# Load data from disk to mem, turn off disk?

## ManDay

How would you load everything in / which is stored on a disk into memory and subsequently turn off the (sata) disk (completely)?

----------

## eccerr0r

The computer will tend to read once and never need to use the disk again, so simply trying to read all files once should do the trick.  But if it's still constantly accessing the disk despite you not needing to do any more demand fetches, likely something is trying to write to the disk - and this tends to be the bane of keeping the disk from spinning up and can be painful to find what the culprit/solution is.  Usually it's a logfile being written but not always - stuff like dhcp tables, wtmp entries, and atime updates are common culprits.  And there are more...

----------

## lexflex

 *eccerr0r wrote:*   

> likely something is trying to write to the disk - and this tends to be the bane of keeping the disk from spinning up and can be painful to find what the culprit/solution is.  Usually it's a logfile being written but not always - stuff like dhcp tables, wtmp entries, and atime updates are common culprits.  And there are more...

 

Yeah, it can be hard to make it not wake up at all, but you can reduce the amount of times this happens as eccerr0r suggests.

Some ideas to reduces access that might wake up the disk:

- You can use 'iotop' to get an idea what processes are accessing the disk.

- Also, mounting partitions with 'noatime' can reduces access that might wake up the disk.

You can set sleep/hibernate- timers on your disk using 'hdparm', the way this works varies from disk to disk.

Alex.

----------

## ManDay

So, assuming I can really trust the kernel to use its cached version of the filesystem exclusively, how would you suggest I go about reading all files most efficiently? I'm a bit suspicious as for something like a blunt "find . -exec cat '{}' ';'", or similar...

Regarding the "make sure it never tries to write to disk", a read-only mount should make sure of that, no? That will probably be a problem though, because I wouldn't want to mount / read-only from the start.

To be honest, I was more thinking of some "copy to ramdisk and subsequent rootswitch"-kind-of approach - that would give a "cleaner" cut - I could even umount the spinning disk and take it out of the box, if I wanted...

----------

## eccerr0r

Oh... if that's what you want... yeah I don't see why you couldn't make an initrd that creates a tmpfs that copies a hdd to that tmpfs, unmounts the hdd, and then switch_root's to the tmpfs...  That way, hdd is completely out of the picture and no read/write problems.

Just that there's no persistent data here at all, reboot and all data is gone and you still won't know what files need to be saved...

----------

## ManDay

Hm, I reckoned with certain pitfalls if I just tried that.... But now that you confirm that would work, I'll give it a shot. I think the persistence is less of an issue. I can always rsync the changes back on shutdown, or something like that. Or do it like the live disks and use some unionfs (or can btrfs do that, these days?). Any suggestions?

----------

(Problems to work on)
[1] Echo the forum thread on turning off the disk between "Hm, I reckoned" and "days?). Any suggestions?", inclusive.
[2] Decide whether each statement agrees with the forum thread on turning off the disk. Answer yes or no, and quote the deciding words. (a) The thread names 'iotop' as a way to see which processes access the disk. (b) The thread says sleep timers set with 'hdparm' work the same way on every disk. (c) The thread says the initrd and tmpfs approach keeps data across a reboot.

(Data supplied)
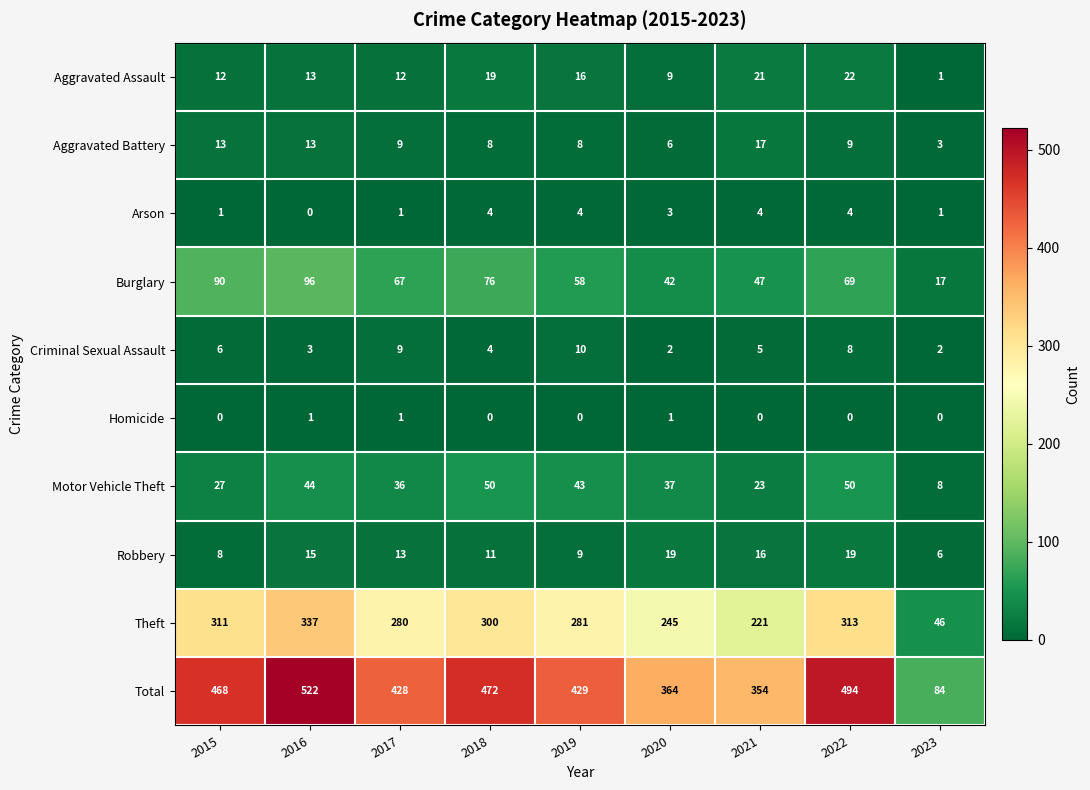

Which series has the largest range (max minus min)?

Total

* * *

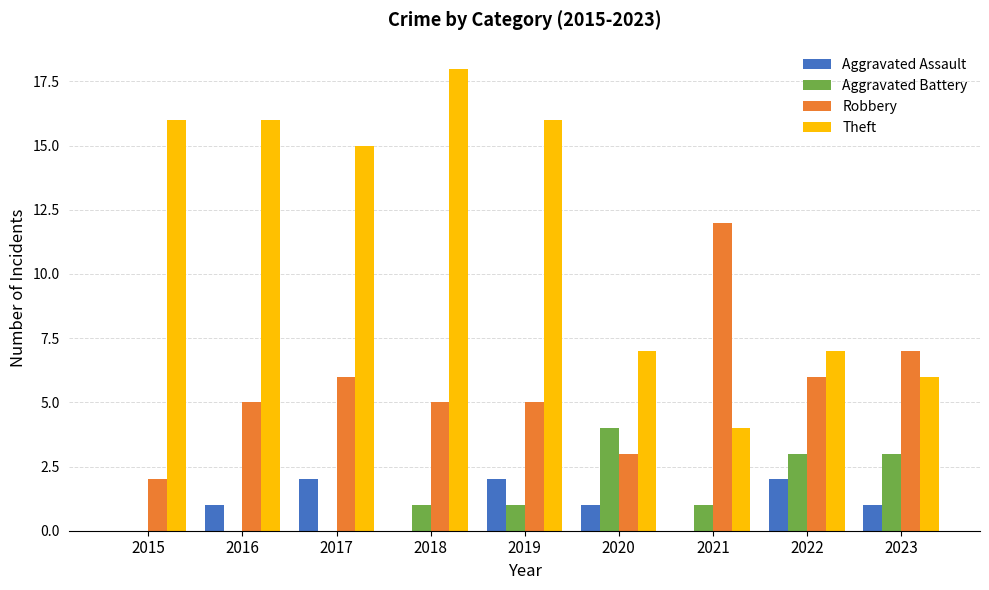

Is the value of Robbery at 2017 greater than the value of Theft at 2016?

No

(Responses by task)
[1]
Hm, I reckoned with certain pitfalls if I just tried that.... But now that you confirm that would work, I'll give it a shot. I think the persistence is less of an issue. I can always rsync the changes back on shutdown, or something like that. Or do it like the live disks and use some unionfs (or can btrfs do that, these days?). Any suggestions?

[2]
(a) Yes: "You can use 'iotop' to get an idea what processes are accessing the disk."
(b) No: "the way this works varies from disk to disk."
(c) No: "there's no persistent data here at all, reboot and all data is gone"